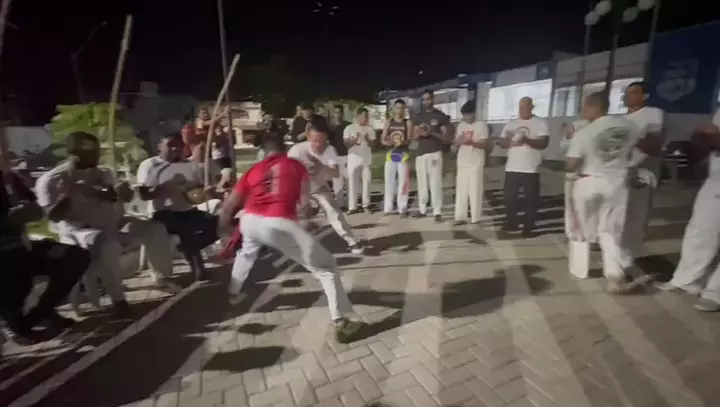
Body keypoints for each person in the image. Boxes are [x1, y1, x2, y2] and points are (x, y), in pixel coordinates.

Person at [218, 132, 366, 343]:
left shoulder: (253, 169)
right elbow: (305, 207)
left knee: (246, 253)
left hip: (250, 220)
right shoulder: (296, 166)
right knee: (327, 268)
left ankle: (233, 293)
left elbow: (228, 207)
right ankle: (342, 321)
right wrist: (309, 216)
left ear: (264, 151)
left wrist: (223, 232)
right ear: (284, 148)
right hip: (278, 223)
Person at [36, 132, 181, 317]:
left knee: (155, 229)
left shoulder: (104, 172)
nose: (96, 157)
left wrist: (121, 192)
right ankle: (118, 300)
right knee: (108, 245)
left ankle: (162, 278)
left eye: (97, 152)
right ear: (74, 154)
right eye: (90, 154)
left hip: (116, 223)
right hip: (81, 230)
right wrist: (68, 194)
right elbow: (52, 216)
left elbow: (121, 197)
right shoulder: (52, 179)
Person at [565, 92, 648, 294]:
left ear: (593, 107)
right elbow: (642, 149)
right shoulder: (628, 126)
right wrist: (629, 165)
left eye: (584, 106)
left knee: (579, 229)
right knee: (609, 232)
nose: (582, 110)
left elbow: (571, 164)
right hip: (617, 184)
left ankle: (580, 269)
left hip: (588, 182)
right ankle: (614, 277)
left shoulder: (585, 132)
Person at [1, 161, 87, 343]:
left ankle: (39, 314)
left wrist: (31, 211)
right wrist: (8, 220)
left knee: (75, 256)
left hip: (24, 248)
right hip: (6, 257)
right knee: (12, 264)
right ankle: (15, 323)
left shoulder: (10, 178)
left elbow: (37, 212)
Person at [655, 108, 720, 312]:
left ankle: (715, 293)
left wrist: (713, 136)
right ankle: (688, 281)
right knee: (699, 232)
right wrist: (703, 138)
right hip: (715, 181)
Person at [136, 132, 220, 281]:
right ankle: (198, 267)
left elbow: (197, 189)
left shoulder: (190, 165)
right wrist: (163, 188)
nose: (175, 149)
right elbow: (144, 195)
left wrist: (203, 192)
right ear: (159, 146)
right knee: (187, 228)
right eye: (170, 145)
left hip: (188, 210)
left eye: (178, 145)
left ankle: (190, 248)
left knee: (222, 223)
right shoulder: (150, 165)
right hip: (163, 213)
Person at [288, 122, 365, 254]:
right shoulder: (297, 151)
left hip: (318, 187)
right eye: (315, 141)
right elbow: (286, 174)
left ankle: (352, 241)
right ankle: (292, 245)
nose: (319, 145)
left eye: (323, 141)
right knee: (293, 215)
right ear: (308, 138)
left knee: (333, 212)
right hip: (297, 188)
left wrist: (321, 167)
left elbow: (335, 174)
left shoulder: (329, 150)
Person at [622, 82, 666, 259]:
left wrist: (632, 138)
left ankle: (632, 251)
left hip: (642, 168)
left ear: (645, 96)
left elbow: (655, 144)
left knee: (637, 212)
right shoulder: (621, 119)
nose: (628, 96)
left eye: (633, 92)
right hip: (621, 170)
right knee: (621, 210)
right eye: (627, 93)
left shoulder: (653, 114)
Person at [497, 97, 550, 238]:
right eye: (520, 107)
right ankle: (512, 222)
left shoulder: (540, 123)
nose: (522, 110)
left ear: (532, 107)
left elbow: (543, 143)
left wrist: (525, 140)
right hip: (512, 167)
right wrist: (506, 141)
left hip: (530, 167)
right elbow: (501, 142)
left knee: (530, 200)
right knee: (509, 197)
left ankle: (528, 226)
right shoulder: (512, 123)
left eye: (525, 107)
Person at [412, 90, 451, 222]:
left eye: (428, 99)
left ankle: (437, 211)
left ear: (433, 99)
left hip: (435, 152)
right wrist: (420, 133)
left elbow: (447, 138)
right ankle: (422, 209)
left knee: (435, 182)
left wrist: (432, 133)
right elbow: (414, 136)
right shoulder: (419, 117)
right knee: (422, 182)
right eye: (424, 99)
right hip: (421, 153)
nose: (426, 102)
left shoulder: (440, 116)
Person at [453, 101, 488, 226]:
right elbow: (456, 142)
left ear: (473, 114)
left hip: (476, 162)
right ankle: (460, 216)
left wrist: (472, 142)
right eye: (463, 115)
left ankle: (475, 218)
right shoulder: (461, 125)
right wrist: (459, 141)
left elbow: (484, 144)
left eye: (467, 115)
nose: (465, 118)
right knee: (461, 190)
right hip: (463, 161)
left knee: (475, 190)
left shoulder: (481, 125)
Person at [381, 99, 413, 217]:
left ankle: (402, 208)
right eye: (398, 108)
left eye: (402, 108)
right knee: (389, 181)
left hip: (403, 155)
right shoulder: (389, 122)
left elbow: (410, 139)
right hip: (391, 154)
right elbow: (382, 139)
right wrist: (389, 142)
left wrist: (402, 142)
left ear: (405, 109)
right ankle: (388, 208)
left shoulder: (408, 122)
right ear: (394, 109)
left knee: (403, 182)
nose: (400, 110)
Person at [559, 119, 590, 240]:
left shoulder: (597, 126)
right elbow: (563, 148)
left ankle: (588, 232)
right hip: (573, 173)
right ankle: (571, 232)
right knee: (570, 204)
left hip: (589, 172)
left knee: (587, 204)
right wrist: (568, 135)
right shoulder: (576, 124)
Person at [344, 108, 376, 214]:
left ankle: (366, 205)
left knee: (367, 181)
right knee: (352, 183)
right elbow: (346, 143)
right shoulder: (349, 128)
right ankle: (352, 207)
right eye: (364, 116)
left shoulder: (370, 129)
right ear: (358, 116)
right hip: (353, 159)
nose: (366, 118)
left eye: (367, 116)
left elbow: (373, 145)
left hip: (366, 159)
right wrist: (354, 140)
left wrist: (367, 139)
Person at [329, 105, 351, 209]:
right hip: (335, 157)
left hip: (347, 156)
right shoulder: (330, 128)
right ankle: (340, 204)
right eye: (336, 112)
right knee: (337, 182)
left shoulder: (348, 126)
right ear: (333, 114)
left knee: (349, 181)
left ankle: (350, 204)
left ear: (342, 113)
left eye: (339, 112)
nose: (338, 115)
...
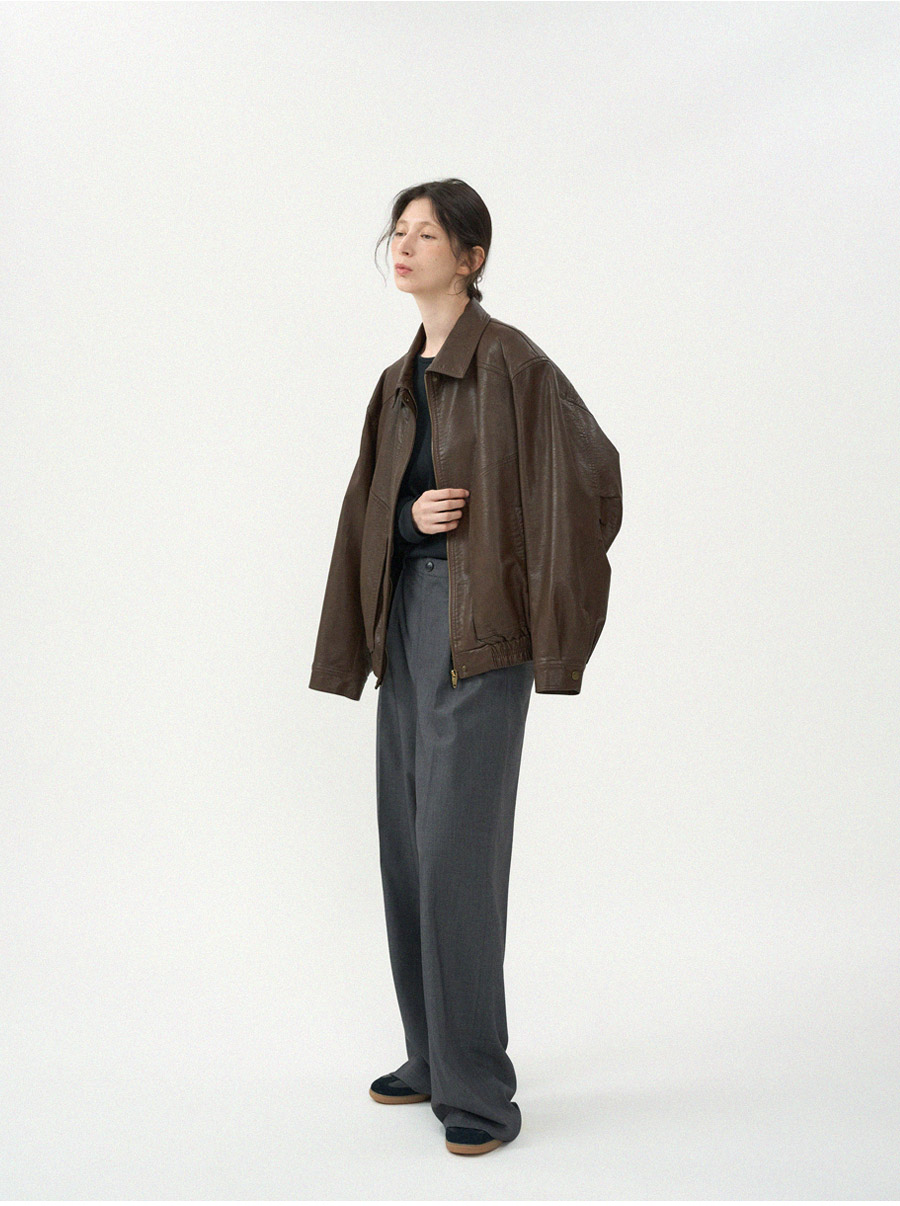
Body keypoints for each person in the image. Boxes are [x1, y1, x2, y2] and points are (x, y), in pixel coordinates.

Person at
==
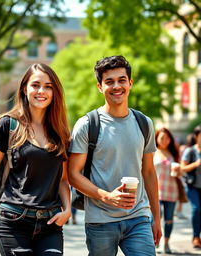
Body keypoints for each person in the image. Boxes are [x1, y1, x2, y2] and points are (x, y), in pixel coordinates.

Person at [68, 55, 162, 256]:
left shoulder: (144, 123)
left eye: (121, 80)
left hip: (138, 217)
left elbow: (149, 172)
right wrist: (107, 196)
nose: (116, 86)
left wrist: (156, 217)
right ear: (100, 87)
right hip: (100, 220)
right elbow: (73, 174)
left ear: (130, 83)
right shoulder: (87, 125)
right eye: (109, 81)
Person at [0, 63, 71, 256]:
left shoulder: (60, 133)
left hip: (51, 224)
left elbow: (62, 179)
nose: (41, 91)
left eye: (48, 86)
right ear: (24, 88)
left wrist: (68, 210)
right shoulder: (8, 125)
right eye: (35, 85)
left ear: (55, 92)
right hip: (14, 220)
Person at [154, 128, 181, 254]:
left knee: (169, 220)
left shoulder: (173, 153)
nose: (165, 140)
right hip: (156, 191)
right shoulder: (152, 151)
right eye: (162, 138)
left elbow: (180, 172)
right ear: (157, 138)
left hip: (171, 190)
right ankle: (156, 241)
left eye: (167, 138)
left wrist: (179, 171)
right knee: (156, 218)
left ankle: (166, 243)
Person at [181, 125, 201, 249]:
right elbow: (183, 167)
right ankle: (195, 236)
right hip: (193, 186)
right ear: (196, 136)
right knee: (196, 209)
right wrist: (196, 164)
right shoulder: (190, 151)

Exercise objective ▸ In the entries above, please find the line with "left eye: (121, 80)" and the line with "left eye: (48, 86)", then write out exactly those two lines and every line between them, and nothing more.

Solution ▸
left eye: (121, 80)
left hip: (138, 217)
left elbow: (149, 172)
right wrist: (107, 196)
nose: (116, 86)
left wrist: (156, 217)
right ear: (100, 87)
right hip: (100, 220)
right elbow: (73, 174)
left ear: (130, 83)
right shoulder: (87, 125)
right eye: (109, 81)
Person at [0, 63, 71, 256]:
left shoulder: (60, 133)
left hip: (51, 224)
left elbow: (62, 179)
nose: (41, 91)
left eye: (48, 86)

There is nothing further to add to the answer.